By inviting listeners to admit their complicity in the disgrace of genuine prejudice and, yes, racism, Eshun failed utterly to make his case. The world is more complicated than he imagines, and he would do well to reflect on his failure. Sloppy in outline, lazy in presentation, and altogether too pleased with itself, this was a shoddy piece of work. However, with June Sarpong, the BBC’s “diversity tsarina”, keeping her beady eye on her charges, we shall endure many more gruesome experiences.
For those of a certain age, the sound of Brian Fahey’s band playing “At the Sign of the Swingin’ Cymbal” cannot fail to animate the ghosts of yesteryear. The tune was first heard in 1961, when Alan Freeman presented Pick of the Pops, and it continues to ring loud and clear every Saturday on Radio 2 at three minutes past one, when Paul Gambaccini ushers us down Memory Lane.
“Greetings, pop-pickers!” The traditional welcome always pleases. But Gambo goes one better than “Fluff”. “Saturday”, he tells us, “is our day.” Indeed it is, and he is a splendid host. Running down the charts from the glory days of pop, he likes to say “that if it’s 1966, there must be the Kinks, the Small Faces and the Beach Boys”. Oh yes, there must! It’s like tucking into a feast of fig rolls and jaffa cakes, washed down with jugs of dandelion and burdock.
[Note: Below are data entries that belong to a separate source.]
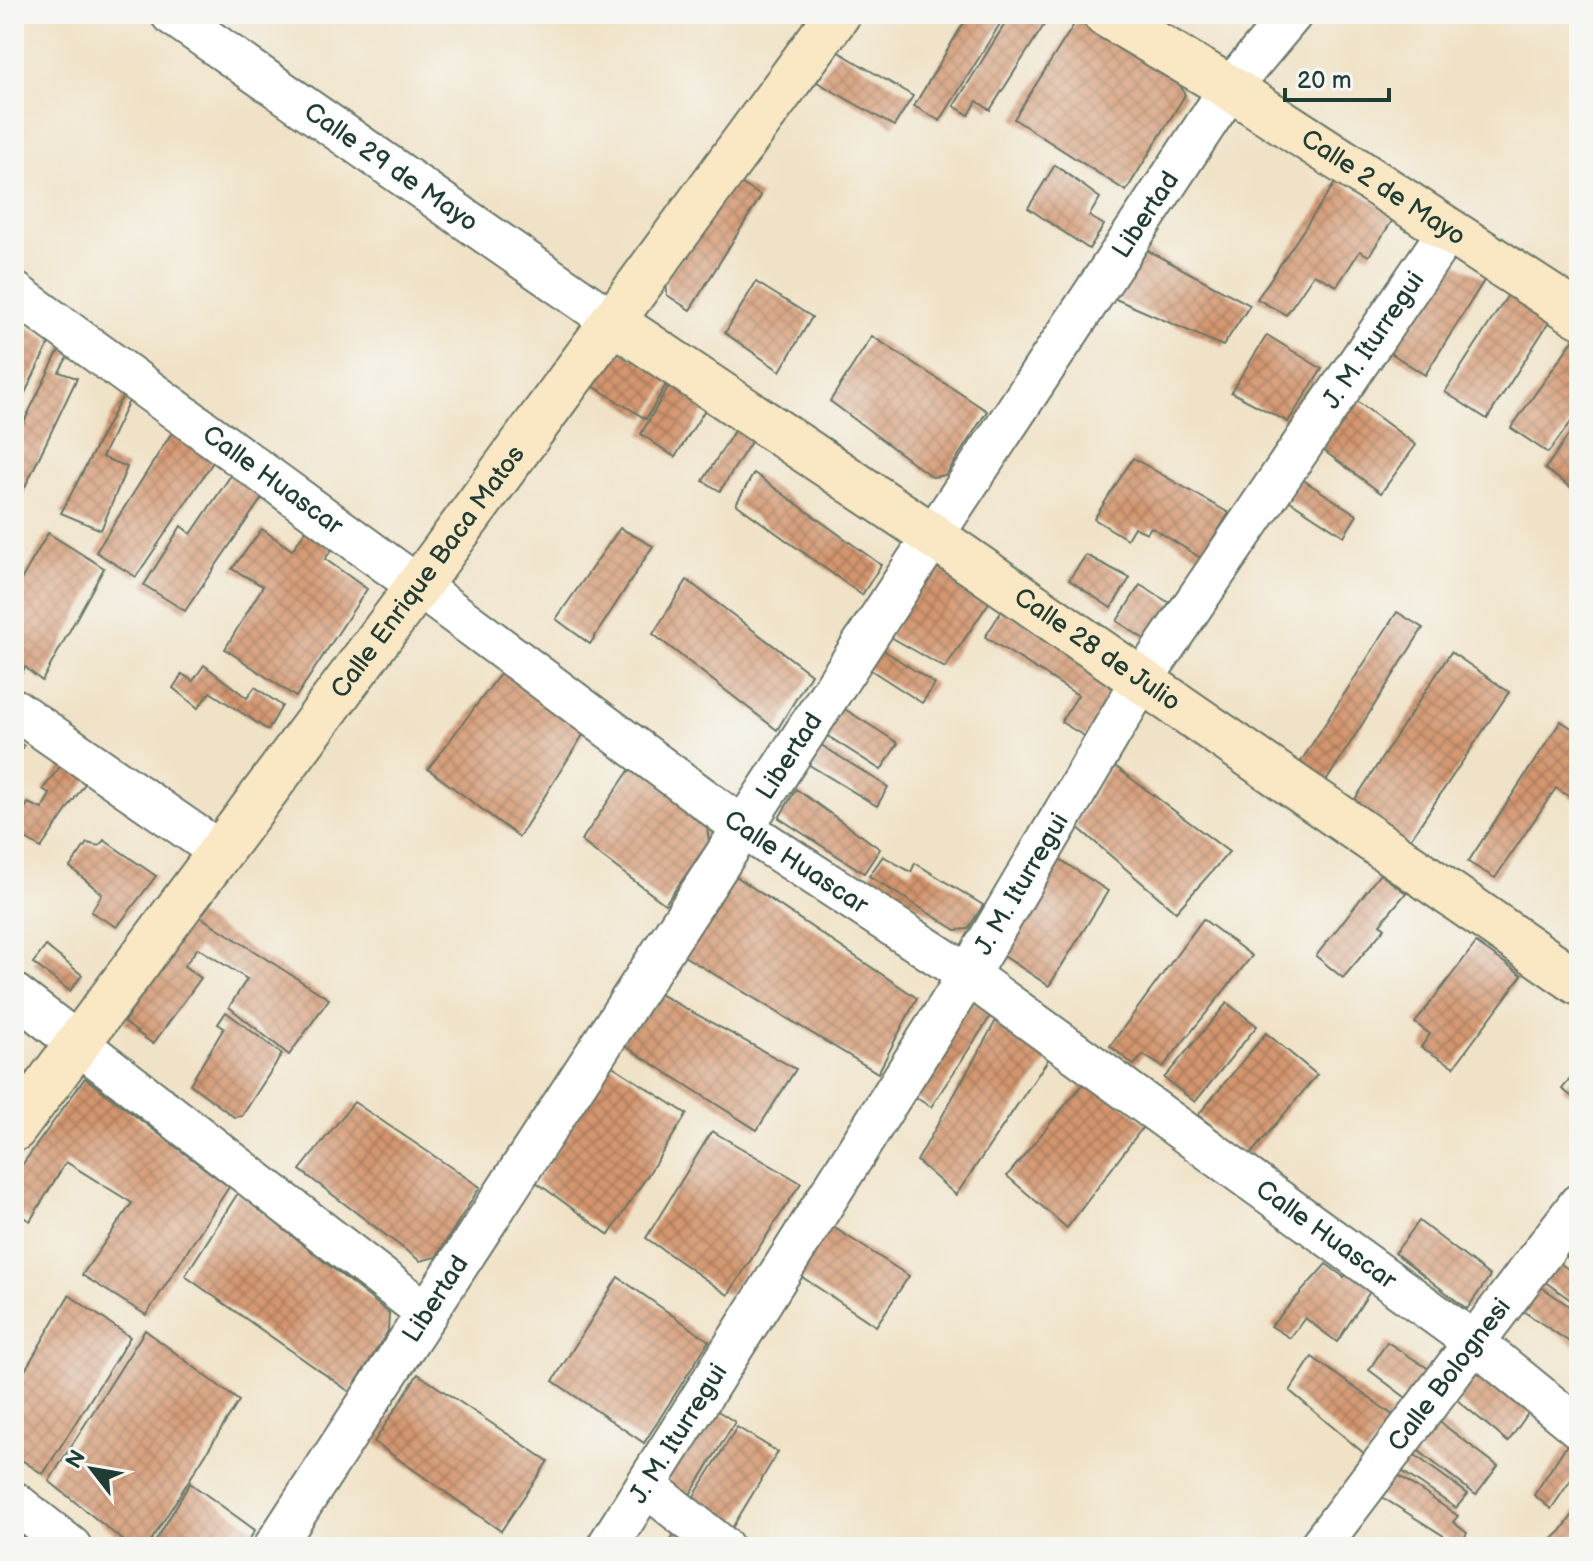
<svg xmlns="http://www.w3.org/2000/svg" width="1593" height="1561" font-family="'Balsamiq Sans',sans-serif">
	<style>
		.building { fill: url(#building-cross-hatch) }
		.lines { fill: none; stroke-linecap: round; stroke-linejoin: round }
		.street-casing { stroke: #687767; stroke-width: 44 }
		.secondary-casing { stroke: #687767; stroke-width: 48 }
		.street { stroke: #fff; stroke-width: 40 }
		.secondary { stroke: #fae7c3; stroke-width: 44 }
		.labels { text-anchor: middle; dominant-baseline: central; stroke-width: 8; stroke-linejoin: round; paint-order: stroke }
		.street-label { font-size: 26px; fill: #1f3d34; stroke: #f6f6f2 }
	</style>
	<defs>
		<pattern id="building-cross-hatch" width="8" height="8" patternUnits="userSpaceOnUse" patternTransform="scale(2)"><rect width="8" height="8" fill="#d4966f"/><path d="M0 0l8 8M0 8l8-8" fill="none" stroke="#ab7c5c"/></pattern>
	</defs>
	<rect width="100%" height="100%" fill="#f6f6f2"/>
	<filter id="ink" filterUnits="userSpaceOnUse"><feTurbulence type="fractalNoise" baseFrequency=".0125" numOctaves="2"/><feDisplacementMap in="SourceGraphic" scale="16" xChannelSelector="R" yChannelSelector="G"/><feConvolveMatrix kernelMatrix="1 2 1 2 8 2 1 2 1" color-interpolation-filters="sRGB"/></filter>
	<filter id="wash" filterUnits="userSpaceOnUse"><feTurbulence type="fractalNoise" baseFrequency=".006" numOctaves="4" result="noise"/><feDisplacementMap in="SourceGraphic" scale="32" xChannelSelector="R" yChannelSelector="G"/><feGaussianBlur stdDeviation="1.8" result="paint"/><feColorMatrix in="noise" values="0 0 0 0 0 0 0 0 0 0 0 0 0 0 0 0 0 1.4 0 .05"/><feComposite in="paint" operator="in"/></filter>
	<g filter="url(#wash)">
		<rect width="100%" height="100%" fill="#f0e2c6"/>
		<g id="blocks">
			<g class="building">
				<path d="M969,14H1006L940,121L914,106Z"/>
				<path d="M1011,14H1051L990,110L977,101L969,115L954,106Z"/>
				<path d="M1080,15L1174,73L1185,95L1126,191L1014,119Z"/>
				<path d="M837,51L913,96L894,126L817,82Z"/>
				<path d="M1055,165L1100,198L1089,216L1104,225L1089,249L1028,208Z"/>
				<path d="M736,180L761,196L690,310L667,295L666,279Z"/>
				<path d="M1337,180L1396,215L1369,256L1360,251L1337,286L1314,274L1286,315L1257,299Z"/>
				<path d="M1143,248L1250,305L1223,346L1111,297Z"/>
				<path d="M1452,260L1485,279L1425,375L1386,350Z"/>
				<path d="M756,282L812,317L780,371L725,333Z"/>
				<path d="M1508,295L1529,308L1553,316L1487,419L1445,392Z"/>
				<path d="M20,322L50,341L14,416V335Z"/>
				<path d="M1267,335L1322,369L1288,422L1231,392Z"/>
				<path d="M872,336L987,411L946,475L932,477L830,401Z"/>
				<path d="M1574,339L1579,343V411L1548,453L1511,428Z"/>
				<path d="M63,342L73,347L59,372L77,378L23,491L14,486V442Z"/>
				<path d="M625,352L669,380L646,419L593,386L611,356Z"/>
				<path d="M671,382L708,405L675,457L641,434Z"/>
				<path d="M123,395L130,399L102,457L127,467L101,530L61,513Z"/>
				<path d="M1354,399L1416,445L1381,493L1319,447Z"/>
				<path d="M1579,420V493L1545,469Z"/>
				<path d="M178,423L221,450L136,577L96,552Z"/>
				<path d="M737,426L754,437L720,491L703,481Z"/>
				<path d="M1133,458L1229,513L1201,558L1151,527L1147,533L1134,527L1127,539L1094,519Z"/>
				<path d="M236,468L268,489L185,611L144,585L181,526L191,534Z"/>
				<path d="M754,473L881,565L862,595L736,504Z"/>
				<path d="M1300,478L1357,515L1344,536L1287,499Z"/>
				<path d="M312,522L338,541L325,559L367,589L296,697L225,649L263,586L232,569L262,529L292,550Z"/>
				<path d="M620,528L653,546L590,644L556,619Z"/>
				<path d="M48,533L104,568L42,681L25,667L20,677L14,673V592Z"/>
				<path d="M1086,555L1130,578L1111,608L1069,580Z"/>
				<path d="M930,568L950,569L994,595L945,668L889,636Z"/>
				<path d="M687,580L811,674L777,730L653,634Z"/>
				<path d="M1140,585L1173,605L1150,643L1117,621Z"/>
				<path d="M1003,609L1107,672L1114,691L1086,737L1061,722L1078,695L985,637Z"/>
				<path d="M1397,612L1423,628L1325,783L1298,766Z"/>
				<path d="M876,645L935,684L922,703L863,665Z"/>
				<path d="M1451,652L1509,692L1407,844L1350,807Z"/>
				<path d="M204,665L247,698L255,687L282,706L268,730L210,692L198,708L173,688L182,674L193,681Z"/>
				<path d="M503,670L588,727L519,837L428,769Z"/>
				<path d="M840,706L898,743L881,770L823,733Z"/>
				<path d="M1561,721L1579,733V803L1556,788L1495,878L1468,862Z"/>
				<path d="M14,739L24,746L14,761Z"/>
				<path d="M818,743L888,787L877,806L806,763Z"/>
				<path d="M66,759L90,776L41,848L14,832V829L28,803L42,809L50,794L43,789Z"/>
				<path d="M637,759L705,810L709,842L665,904L581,841Z"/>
				<path d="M1112,764L1229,852L1176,912L1075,825Z"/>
				<path d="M796,789L880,849L864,873L779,818Z"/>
				<path d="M104,840L156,876L117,927L91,912L102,894L70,867L87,843L99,846Z"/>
				<path d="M883,856L911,872L915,863L983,905L968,929L956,930L869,876Z"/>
				<path d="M1056,857L1108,891L1049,986L1004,956L998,945Z"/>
				<path d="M731,873L917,998L878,1073L684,956Z"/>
				<path d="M1380,874L1406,893L1380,924L1385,928L1343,978L1316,956Z"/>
				<path d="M196,914L329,999L289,1055L229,1007L247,979L198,948L184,966L201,978L153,1044L124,1022Z"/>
				<path d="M1203,919L1252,956L1163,1067L1143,1055L1134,1065L1110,1046Z"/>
				<path d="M1476,943L1522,975L1454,1067L1421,1047L1430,1034L1415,1023Z"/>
				<path d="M46,946L82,975L70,991L33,963Z"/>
				<path d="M654,991L796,1069L757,1130L620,1043Z"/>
				<path d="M962,993L994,1011L931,1107L905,1091Z"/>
				<path d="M1227,1003L1257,1026L1195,1102L1164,1078Z"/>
				<path d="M226,1012L282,1054L242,1116L234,1117L190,1084L224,1028L218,1024Z"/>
				<path d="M999,1015L1056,1048L956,1195L917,1161Z"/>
				<path d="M1266,1033L1317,1075L1249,1156L1198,1115Z"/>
				<path d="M611,1065L687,1114L609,1235L536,1182Z"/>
				<path d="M1579,1068V1102L1562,1089Z"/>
				<path d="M1089,1076L1146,1123L1067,1228L1007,1176Z"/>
				<path d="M85,1078L229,1187L146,1315L82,1275L132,1203L66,1162L30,1221L14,1211V1176Z"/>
				<path d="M354,1102L480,1187L436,1257L420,1261L300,1170Z"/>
				<path d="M712,1131L801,1183L728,1295L646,1238Z"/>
				<path d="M238,1193L389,1313L388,1331L350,1392L185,1276Z"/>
				<path d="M824,1221L909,1276L876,1326L793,1271Z"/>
				<path d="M1419,1221L1490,1276L1467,1309L1395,1253Z"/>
				<path d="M1574,1240L1579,1243V1266L1563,1254Z"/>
				<path d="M1557,1261L1579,1277V1306L1544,1281Z"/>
				<path d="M1326,1264L1344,1277L1351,1268L1373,1287L1337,1342L1305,1318L1290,1338L1271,1326Z"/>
				<path d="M618,1277L709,1341L644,1443L553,1381Z"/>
				<path d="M1540,1286L1579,1313V1338L1574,1345L1523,1311Z"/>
				<path d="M69,1295L130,1337L43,1474L14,1455V1389Z"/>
				<path d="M145,1330L239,1401L147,1547H131L49,1481Z"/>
				<path d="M1387,1342L1429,1369L1409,1400L1369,1370Z"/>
				<path d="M1312,1357L1394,1416L1366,1455L1290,1391Z"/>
				<path d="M1472,1366L1531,1409L1508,1442L1450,1394Z"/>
				<path d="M418,1374L548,1461L501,1531L374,1442Z"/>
				<path d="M710,1406L735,1422L688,1498L670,1485L668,1476Z"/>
				<path d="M1433,1417L1498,1466L1476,1495L1411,1445Z"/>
				<path d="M737,1427L778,1452L729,1533L691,1501Z"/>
				<path d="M1568,1443L1579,1452V1468L1551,1509L1534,1495Z"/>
				<path d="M1408,1450L1468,1494L1456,1508L1396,1467Z"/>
				<path d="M1392,1471L1458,1516L1453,1522L1467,1533L1460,1546L1377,1494Z"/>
				<path d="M190,1483L255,1530L245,1547H152Z"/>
				<path d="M1579,1506V1547H1544L1561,1531Z"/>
				<path d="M679,1524L712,1547H667Z"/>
				<path d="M1348,1535L1367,1547H1338Z"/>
			</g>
		</g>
	</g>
	<g filter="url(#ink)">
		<use href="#blocks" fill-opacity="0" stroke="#687767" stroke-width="2"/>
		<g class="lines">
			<g class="street-casing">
				<g id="street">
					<path id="s1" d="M171,14L612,321"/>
					<path id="s2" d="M14,292L418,586L743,828L968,975L1475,1343L1579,1428"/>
					<path d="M14,709L219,851"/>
					<path d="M14,994L427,1313"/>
					<path d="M646,1486L723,1547"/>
					<path d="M14,1502L71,1547"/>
					<path id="s3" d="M274,1547L933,536L1230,88L1292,14"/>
					<path id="s4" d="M607,1547L968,975L1142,680L1448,231"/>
					<path id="s5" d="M1319,1547L1579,1204"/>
				</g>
			</g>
			<g class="secondary-casing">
				<g id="secondary">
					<path id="s6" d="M1105,14L1230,88L1579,315"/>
					<path id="s7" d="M612,321L933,536L1579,983"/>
					<path id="s8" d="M14,1129L418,586L838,14"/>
				</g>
			</g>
			<use href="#street" class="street"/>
			<use href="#secondary" class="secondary"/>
		</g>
	</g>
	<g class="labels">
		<g class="street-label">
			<text stroke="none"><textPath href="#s1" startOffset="268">Calle 29 de Mayo</textPath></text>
			<text stroke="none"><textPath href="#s6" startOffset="328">Calle 2 de Mayo</textPath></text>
			<text stroke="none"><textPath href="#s3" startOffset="1592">Libertad</textPath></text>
			<text stroke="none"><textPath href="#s4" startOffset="1430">J. M. Iturregui</textPath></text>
			<text stroke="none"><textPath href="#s2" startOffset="320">Calle Huascar</textPath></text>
			<text stroke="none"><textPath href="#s8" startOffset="694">Calle Enrique Baca Matos</textPath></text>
			<text stroke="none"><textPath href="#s7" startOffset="586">Calle 28 de Julio</textPath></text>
			<text stroke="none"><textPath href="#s3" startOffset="944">Libertad</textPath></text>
			<text stroke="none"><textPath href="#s2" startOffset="968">Calle Huascar</textPath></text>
			<text stroke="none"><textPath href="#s4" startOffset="782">J. M. Iturregui</textPath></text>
			<text stroke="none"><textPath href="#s2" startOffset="1616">Calle Huascar</textPath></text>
			<text stroke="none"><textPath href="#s3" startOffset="296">Libertad</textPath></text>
			<text stroke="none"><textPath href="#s5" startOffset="216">Calle Bolognesi</textPath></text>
			<text stroke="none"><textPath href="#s4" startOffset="134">J. M. Iturregui</textPath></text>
		</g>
	</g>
	<rect width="1593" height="1561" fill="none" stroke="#f6f6f2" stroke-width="48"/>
	<g transform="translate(92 1469) rotate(301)" stroke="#f6f6f2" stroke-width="6" paint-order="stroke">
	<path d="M0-6L14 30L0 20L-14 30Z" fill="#1f3d34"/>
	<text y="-12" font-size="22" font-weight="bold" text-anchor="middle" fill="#1f3d34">N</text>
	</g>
	<path d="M1285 88v12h104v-12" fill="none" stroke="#1f3d34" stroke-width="4"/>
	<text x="1297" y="88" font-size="24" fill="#1f3d34" stroke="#f6f6f2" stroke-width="6" paint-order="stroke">20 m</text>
</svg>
We don’t hear so many hits from the Sixties these days, and more’s the pity. An edict has gone out from the top, instructing presenters like Gambaccini not to live so much in the past. What a swizz. You can’t have a proper POTP without the first hour being devoted to a year from the decade when pop music came of age. Gambo, who knows this, is keeping his front pad next to his bat. His loyal, frustrated listeners should make their views known.